Scientists Create Flexible Solar Panels That Turn Into Wallpaper, Window Shades
A team of scientists from Virginia Tech is working on a revolutionary way on how to use solar panels by making it flexible, turning them into everyday objects while producing renewable solar energy.
According to the research published in the journal ACS Energy Letters, this new technology allows solar panels to become more flexible and be transformed into wallpapers, window shades and other indoor fixtures. These flexible solar panels are designed to absorb light from inside and outside the building, recycling it to light energy.
The solar modules is just half a millimeter thick, has five layers and similar to a tile used in bathrooms. The thin, flexible structure is made possible through a screen-printing process that uses low-temperature titanium oxide paste .

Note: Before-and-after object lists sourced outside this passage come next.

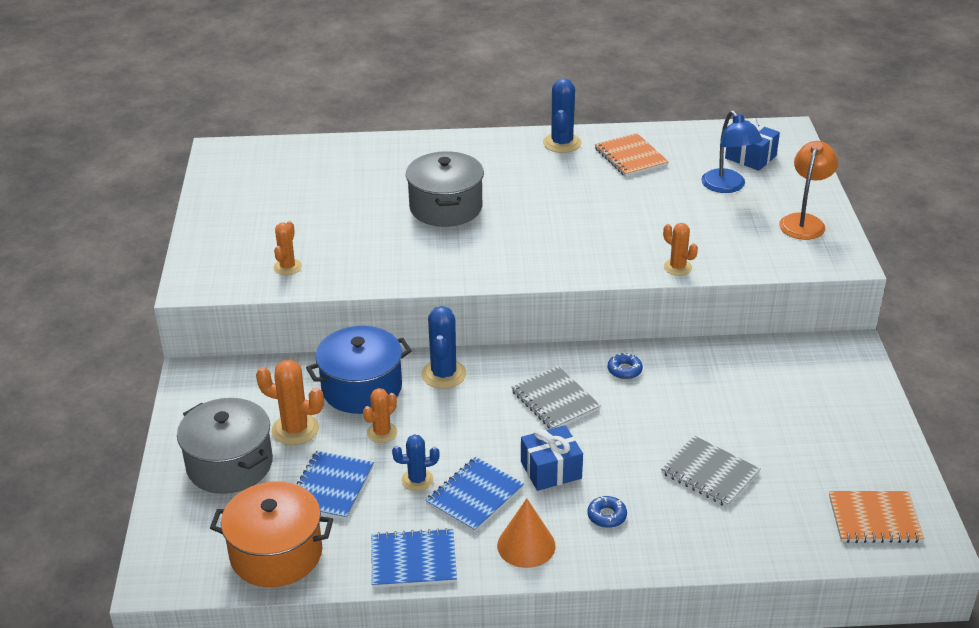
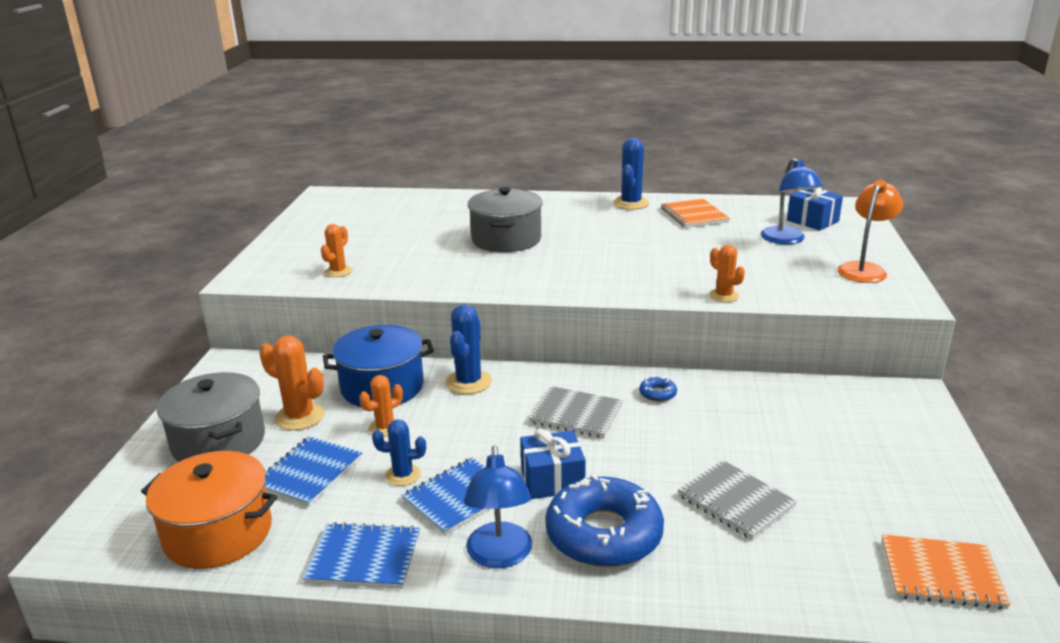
camera: 10 degrees right, 10 degrees down
orange cone [497,498,556,568] -> blue lamp [464,445,532,568]
grey notebook [511,366,601,429] -> grey notebook turned 45 degrees counterclockwise [528,386,623,438]
blue donut [587,496,627,528] -> blue donut [545,474,664,568], size x2.48

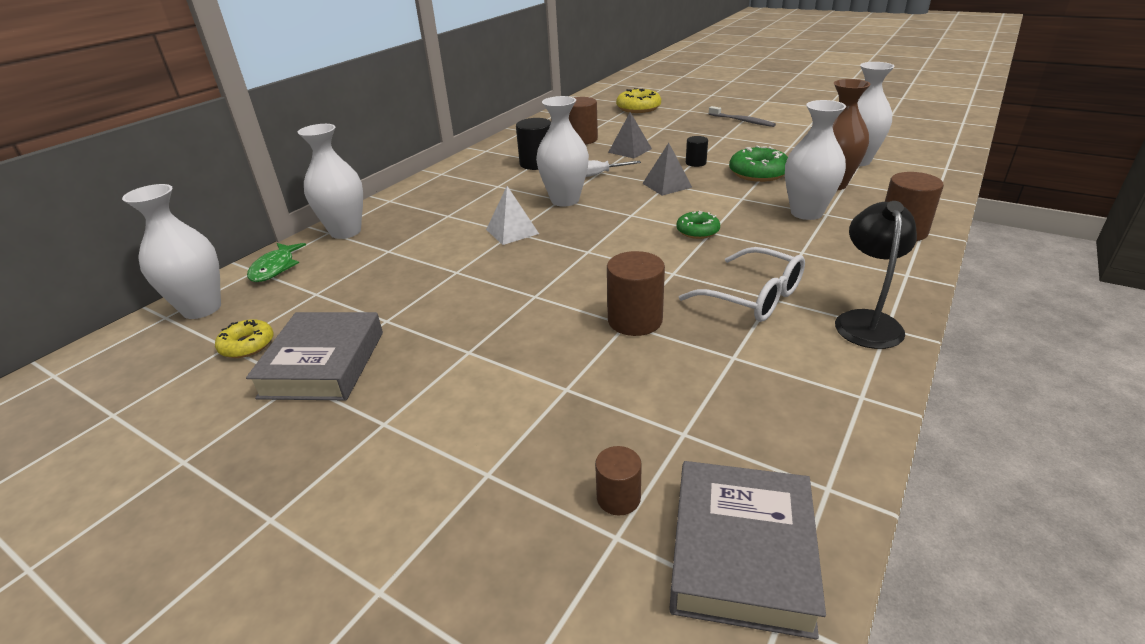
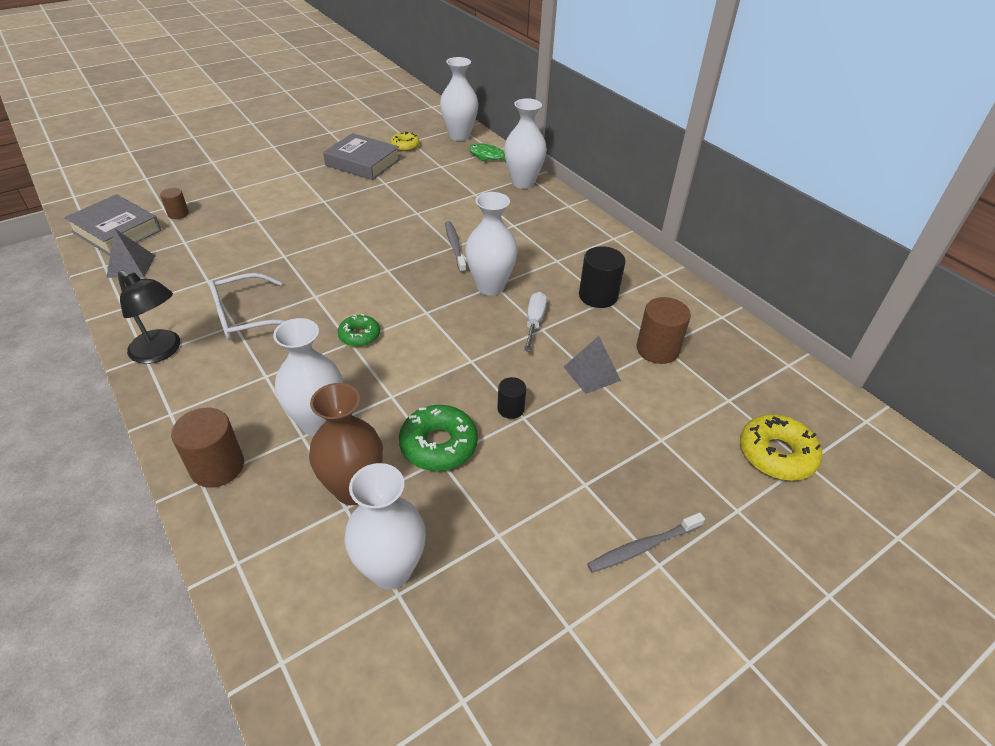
camera: 110 degrees right, 10 degrees up
white pyramid [486,186,539,245] -> grey toothbrush [445,221,466,273]
brown cylinder [607,251,665,336] -> none
grey pyramid [642,143,692,196] -> grey pyramid moved to [106,229,155,278]

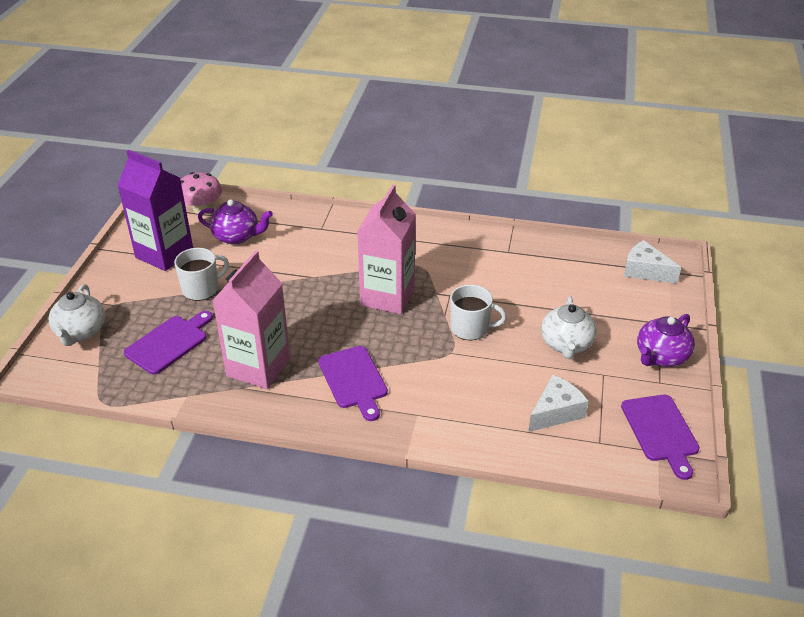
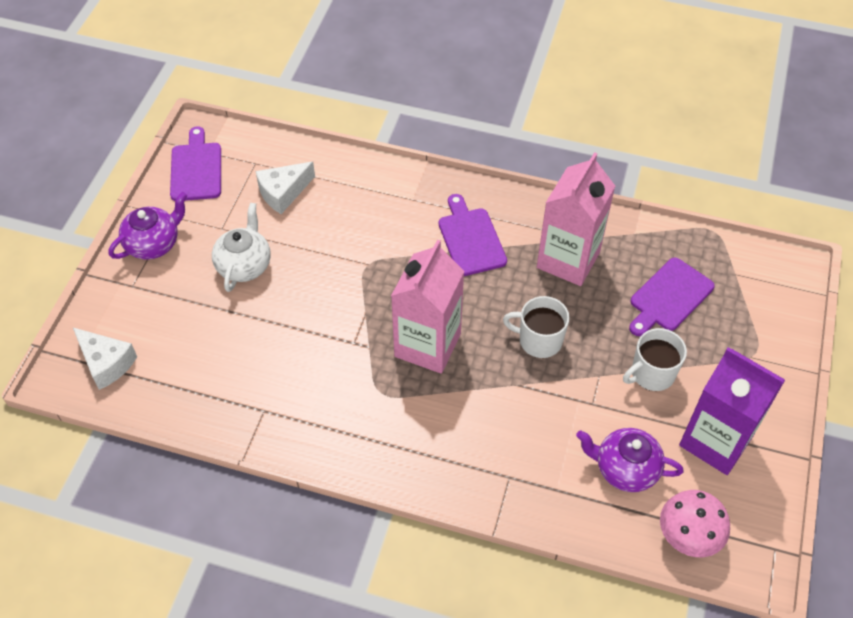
camera: 175 degrees left, 15 degrees up
white teapot [49,284,105,346] -> none
white mug [450,285,507,340] -> white mug moved to [503,296,570,358]

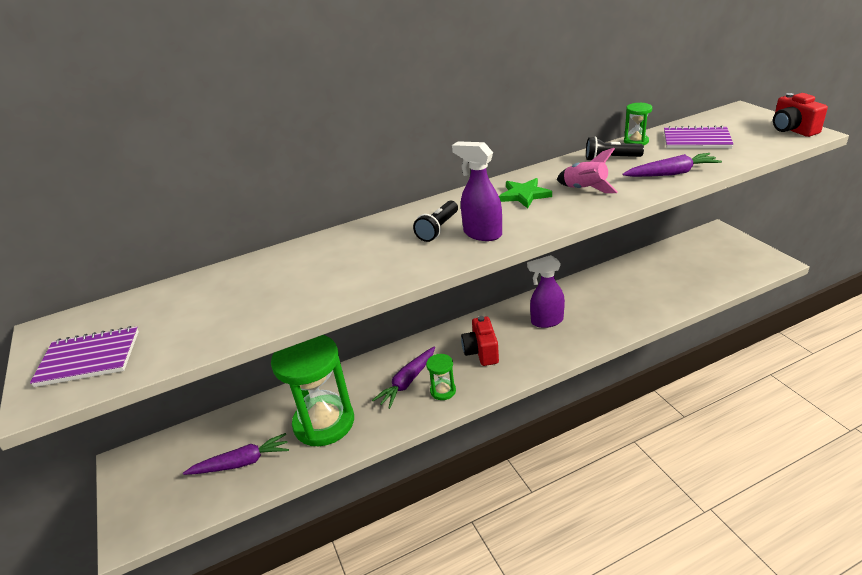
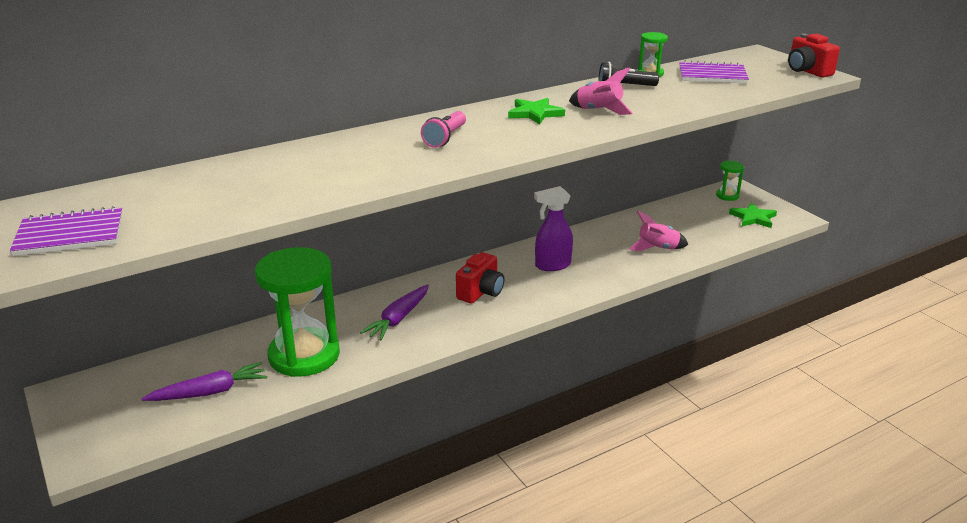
camera: 10 degrees left, 5 degrees down
black flashlight [413,201,458,242] -> pink flashlight [421,111,466,148]
green hourglass [426,354,456,400] -> green hourglass moved to [716,161,744,201]
purple spray bottle [452,141,502,241] -> none
red camera [461,316,499,366] -> red camera turned 135 degrees counterclockwise [456,252,504,303]
purple carrot [622,153,722,177] -> none
none -> pink rocket [629,210,688,251]
none -> green star [729,202,777,228]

"There are several elements that make the technology very appealing. First, it can be manufactured easily at low temperature, so the equipment to fabricate the panels is relatively inexpensive and easy to operate," said Shashank Priya, a team of mechanical and materials engineers and chemists at Virginia Tech and lead author of the study via Science Daily.
"Second, the scalability of being able to create the panels in sheet rolls means you could wallpaper your home in these panels to run everything from your alarm system, to recharging your devices, to powering your LED lights," Priya added.
Because of its tile-like structure, the flexible solar panels can be combined to cover large panels inside houses and buildings. A single panel can produce 75 milliwats of power. This means that if combined into a size of a standard sheet of paper, the solar panel will be able to power a smartphone, the study notes.
Besides its tile-like flexible structure, what makes this flexible solar panel special is its ability to absorb sunlight as well as diffused light from LED, incandescent and fluorescent light. This is a great leap from typical silicon-based solar panels, which can only absorb sunlight.
Priya said that the current efficiency of the solar cells can compete to silicon-based ones available in the market, but further research is needed to create an efficient flexible solar panel.
"Right now we are on the cutting edge of this technology. Our edge is in the ability to fabricate large-area modules with high efficiency. We are actively working to integrate the product with the market and we see a wide variety of uses for the technology, from clothing to windows, to smart buildings to UAVs to mobile charging stations," Priya said.